**To-do item:**
Find the line containing "- [x] [Introducing" in the listing below. Repeat it exactly, along with each following line up to and including the one containing "- [ ] [Aphyr](https://aphyr.com/)".

**Stored data:**
◇ ◇ ◇ ◇ ◇ ◇ ◇

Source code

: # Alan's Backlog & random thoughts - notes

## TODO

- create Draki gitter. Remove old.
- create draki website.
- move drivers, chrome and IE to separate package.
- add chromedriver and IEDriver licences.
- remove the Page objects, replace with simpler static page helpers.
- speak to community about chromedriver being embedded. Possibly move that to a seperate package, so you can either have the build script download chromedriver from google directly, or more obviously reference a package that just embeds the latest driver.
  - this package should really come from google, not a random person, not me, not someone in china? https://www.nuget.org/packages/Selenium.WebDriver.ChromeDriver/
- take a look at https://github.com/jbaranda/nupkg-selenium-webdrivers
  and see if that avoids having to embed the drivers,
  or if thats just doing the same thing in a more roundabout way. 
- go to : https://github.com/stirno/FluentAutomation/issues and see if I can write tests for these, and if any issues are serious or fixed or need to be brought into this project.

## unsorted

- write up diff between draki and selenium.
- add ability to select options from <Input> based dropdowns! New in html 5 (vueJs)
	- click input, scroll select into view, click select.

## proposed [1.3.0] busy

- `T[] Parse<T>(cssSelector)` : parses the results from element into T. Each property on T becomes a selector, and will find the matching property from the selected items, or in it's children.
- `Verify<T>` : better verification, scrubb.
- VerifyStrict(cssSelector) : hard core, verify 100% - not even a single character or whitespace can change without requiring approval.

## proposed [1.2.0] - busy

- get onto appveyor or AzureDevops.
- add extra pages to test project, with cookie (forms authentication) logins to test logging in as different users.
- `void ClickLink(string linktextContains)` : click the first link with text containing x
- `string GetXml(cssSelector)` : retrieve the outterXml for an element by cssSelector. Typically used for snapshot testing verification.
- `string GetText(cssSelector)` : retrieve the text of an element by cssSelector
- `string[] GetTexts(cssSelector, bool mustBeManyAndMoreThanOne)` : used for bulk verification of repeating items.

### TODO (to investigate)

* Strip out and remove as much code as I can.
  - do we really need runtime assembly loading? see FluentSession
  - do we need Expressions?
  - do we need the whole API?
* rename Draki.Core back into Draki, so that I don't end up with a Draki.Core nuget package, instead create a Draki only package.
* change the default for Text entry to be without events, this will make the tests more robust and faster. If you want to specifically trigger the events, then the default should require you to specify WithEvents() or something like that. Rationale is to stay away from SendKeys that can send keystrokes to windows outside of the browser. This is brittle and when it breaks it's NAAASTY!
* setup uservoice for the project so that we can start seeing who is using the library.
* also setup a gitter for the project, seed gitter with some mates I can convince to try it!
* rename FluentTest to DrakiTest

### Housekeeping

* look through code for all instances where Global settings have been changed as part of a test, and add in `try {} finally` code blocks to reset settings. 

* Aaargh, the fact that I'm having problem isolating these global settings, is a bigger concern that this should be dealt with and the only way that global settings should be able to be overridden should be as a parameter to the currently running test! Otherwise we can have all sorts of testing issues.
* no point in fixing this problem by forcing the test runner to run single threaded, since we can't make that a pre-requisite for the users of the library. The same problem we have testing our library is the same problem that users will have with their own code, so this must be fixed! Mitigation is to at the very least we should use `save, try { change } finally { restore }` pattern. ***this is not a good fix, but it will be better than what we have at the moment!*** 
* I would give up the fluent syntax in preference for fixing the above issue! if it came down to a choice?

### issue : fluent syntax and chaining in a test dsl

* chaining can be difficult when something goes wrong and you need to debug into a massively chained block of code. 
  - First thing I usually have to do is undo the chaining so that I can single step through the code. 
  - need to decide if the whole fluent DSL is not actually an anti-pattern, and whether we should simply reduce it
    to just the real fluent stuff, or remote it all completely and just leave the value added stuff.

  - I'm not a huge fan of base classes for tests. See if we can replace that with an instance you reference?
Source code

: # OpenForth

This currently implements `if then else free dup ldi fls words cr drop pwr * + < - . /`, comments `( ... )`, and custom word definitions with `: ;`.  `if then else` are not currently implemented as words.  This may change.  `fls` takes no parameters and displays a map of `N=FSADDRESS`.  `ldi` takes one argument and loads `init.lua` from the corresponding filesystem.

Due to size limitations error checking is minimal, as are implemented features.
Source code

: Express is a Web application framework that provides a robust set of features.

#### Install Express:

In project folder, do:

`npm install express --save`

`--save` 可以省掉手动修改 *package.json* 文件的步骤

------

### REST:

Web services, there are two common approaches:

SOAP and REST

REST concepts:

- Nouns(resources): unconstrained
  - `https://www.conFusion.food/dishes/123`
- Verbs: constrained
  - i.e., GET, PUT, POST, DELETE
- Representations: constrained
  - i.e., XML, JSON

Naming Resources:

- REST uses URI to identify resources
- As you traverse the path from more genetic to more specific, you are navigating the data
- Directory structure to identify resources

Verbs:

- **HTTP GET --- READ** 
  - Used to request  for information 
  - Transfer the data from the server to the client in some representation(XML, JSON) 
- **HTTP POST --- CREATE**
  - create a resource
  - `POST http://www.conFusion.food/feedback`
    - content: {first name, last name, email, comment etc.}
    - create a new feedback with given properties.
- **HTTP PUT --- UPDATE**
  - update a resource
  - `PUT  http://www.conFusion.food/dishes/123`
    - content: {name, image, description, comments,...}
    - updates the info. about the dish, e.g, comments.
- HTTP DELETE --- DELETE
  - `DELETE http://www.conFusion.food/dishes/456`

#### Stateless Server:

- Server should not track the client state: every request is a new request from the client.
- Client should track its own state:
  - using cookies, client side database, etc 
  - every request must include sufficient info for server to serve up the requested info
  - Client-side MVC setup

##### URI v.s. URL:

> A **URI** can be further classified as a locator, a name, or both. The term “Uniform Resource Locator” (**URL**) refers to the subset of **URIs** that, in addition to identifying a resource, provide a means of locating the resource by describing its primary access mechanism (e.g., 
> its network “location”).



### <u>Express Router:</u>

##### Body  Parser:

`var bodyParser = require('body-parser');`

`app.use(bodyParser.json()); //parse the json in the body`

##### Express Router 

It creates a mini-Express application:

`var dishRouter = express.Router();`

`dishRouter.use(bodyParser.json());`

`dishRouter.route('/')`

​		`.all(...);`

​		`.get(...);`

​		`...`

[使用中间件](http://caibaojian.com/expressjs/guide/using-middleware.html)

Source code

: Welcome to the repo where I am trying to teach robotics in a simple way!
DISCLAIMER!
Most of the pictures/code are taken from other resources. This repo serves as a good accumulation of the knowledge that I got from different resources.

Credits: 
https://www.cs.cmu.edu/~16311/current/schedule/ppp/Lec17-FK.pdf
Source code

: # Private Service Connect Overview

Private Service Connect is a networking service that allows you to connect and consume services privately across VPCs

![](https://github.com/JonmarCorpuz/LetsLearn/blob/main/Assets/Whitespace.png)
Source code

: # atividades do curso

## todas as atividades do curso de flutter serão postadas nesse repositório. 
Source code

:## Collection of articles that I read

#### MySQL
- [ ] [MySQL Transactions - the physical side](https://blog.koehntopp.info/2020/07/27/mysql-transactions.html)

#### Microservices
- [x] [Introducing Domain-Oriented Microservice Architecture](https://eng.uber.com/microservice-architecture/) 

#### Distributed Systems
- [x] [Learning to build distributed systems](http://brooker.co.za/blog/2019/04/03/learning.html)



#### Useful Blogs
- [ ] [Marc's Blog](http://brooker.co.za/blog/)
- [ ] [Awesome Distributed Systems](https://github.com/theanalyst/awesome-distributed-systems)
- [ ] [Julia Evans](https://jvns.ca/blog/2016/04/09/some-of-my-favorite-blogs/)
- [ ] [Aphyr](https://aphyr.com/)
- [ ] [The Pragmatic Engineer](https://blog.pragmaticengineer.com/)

◇ ◇ ◇ ◇ ◇ ◇ ◇

**Output of the task:**
- [x] [Introducing Domain-Oriented Microservice Architecture](https://eng.uber.com/microservice-architecture/) 

#### Distributed Systems
- [x] [Learning to build distributed systems](http://brooker.co.za/blog/2019/04/03/learning.html)



#### Useful Blogs
- [ ] [Marc's Blog](http://brooker.co.za/blog/)
- [ ] [Awesome Distributed Systems](https://github.com/theanalyst/awesome-distributed-systems)
- [ ] [Julia Evans](https://jvns.ca/blog/2016/04/09/some-of-my-favorite-blogs/)
- [ ] [Aphyr](https://aphyr.com/)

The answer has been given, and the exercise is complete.